=== To do ===
All of the data should be given again word for word, though the images are to be left out.

=== Data segment ===
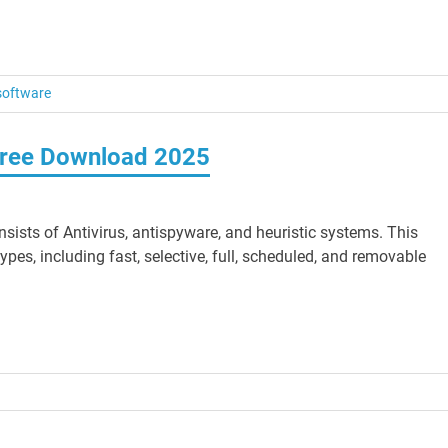
software
 Free Download 2025
ists of Antivirus, antispyware, and heuristic systems. This
es, including fast, selective, full, scheduled, and removable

=== Solution to the exercise ===
software
 Free Download 2025
ists of Antivirus, antispyware, and heuristic systems. This
es, including fast, selective, full, scheduled, and removable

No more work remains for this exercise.